«Tenía un expediente brillante», asegura el presidente de ALSA sobre el chófer

Jacobo Cosmen, en el lugar del accidente. /  JORGE PETEIRO
Jacobo Cosmen, en el lugar del accidente. / JORGE PETEIRO

La compañía baraja como principal hipótesis que sufriera «un desvanecimiento que le impidió controlar la trayectoria del autobús»

E. FANJUL / R. ARIAS AVILÉS.

El presidente de la compañía ALSA, a la que pertenecía el autobús siniestrado, Jacobo Cosmen, se desplazó hasta el lugar del accidente para comprobar de primera mano lo ocurrido y conocer el estado de los heridos. Allí trasladó su «más sentido pésame» a los familiares de las cinco víctimas mortales y su solidaridad con los heridos.

Cosmen también quiso romper una lanza en favor del conductor, Omar López, un hombre que llevaba más de seis años trabajando para esta compañía y al que definió como un «magnífico profesional con un expediente brillante». Aseguró también que conocía perfectamente la ruta y tenía capacidad «para desarrollar bien su trabajo».

En ese sentido, la compañía baraja como principal hipótesis que el conductor «haya podido sufrir algún tipo de desvanecimiento que le impidiera controlar la trayectoria del vehículo». Teoría que ya se comentaba en el lugar del accidente.

La empresa de la que formaba parte el autobús siniestrado activó de inmediato el protocolo que tiene establecido para siniestros de estas características y habilitó un teléfono, el 900 814 114, para atender a las víctimas y, sobre todo, a sus familiares, que requerían de información en esas primeras horas de caos, confusión y nerviosismo. «Desde la compañía se está prestando toda la colaboración precisa a las autoridades y está a su completa disposición para investigar todas las circunstancias», señaló ALSA a través de un comunicado.

Tanto el conductor como el vehículo habían pasado todos los controles necesarios. El autobús, según asegura la compañía, estaba dotado de «los más modernos sistemas de seguridad». Su última Inspección Técnica de Vehículos (ITV) la había superado favorablemente en marzo de este mismo año, es decir, hace menos de un semestre y también había pasado por mantenimiento hacía muy poco, en concreto el 19 de agosto, justo quince días antes del accidente que ayer lo dejó partido por la mitad y completamente destrozado y convertido en un amasijo de hierros.

El conductor, por su parte, había acudido al reconocimiento médico de la empresa y lo había pasado satisfactoriamente el pasado mes de abril.
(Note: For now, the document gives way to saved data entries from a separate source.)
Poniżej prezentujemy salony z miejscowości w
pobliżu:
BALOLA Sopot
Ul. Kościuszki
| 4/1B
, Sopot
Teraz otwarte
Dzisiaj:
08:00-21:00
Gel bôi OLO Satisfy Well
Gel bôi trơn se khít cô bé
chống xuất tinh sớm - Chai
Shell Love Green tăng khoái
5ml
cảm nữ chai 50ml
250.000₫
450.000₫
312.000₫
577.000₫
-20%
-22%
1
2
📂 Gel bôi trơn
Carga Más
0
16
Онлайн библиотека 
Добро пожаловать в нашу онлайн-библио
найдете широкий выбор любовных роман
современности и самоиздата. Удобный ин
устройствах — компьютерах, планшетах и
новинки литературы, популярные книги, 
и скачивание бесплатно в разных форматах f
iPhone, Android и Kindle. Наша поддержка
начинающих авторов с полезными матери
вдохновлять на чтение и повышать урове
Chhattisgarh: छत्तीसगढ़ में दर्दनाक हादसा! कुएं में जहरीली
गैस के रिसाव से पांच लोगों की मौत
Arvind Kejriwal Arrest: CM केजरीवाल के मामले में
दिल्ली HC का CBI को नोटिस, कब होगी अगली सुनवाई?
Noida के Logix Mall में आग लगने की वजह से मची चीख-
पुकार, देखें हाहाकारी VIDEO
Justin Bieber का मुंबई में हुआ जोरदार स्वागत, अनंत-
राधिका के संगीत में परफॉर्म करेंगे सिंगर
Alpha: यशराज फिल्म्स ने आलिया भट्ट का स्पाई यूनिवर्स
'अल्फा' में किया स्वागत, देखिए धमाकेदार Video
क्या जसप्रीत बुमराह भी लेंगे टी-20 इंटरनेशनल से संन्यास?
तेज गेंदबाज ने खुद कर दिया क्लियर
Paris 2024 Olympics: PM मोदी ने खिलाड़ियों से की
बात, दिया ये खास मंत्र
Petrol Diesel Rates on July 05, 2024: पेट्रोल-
Era joven, aunque «las primeras informaciones y diversos testigos», según explica la empresa, hacen pensar que sufrió algún tipo de indisposición, algo que no podrá comprobarse hasta que su estado mejore, fue trasladado al HUCA, y se le puedan practicar las pruebas necesarias para saber qué ocurrió en ese fatídico momento en el que perdió el control del autobús.

Seguridad y tecnología

La compañía afectada por este accidente es desde hace años el operador líder en el sector español de transporte de viajeros por carretera, y con presencia en el Reino Unido, la Europa Continental y también en América del Norte, el Norte de África y Oriente Medio, además de China, un importante negocio que la familia Cosmen desgajó en su día del acuerdo por el que ALSA se integró en la compañía británica National Express.

La empresa posee varios certificados de entidades de acreditación en Seguridad Vial, que le obligan a cumplir unos elevados estándares, y lleva ya tiempo trabajando en iniciativas para la mejora de la seguridad a través de diversos programas.

En cifras, ALSA asegura haber invertido 2,33 millones de euros en seguridad y salud, y haber impartido 55.000 horas de formación a sus trabajadores en materia de seguridad operacional. En el último año registraron un 31% menos de accidentes con responsabilidad respecto al año anterior.

Entre las novedades tecnológicas que han incluido en la flota se encuentran un detector de salida fuera de carril, un control de distancia entre vehículos y sistemas avanzados de frenado.